## Task to carry out
Please retype the data in full and exactly; the pictures are not part of the copy.

## Data in this exercise
▼
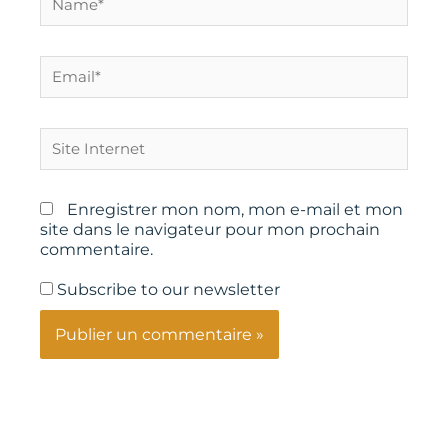
Email*
Site
Internet
Enregistrer mon nom, mon e-mail et mon
site dans le navigateur pour mon prochain
commentaire.
Subscribe to our newsletter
▲
## Written answer
Email*
Site
Internet
Enregistrer mon nom, mon e-mail et mon
site dans le navigateur pour mon prochain
commentaire.
Subscribe to our newsletter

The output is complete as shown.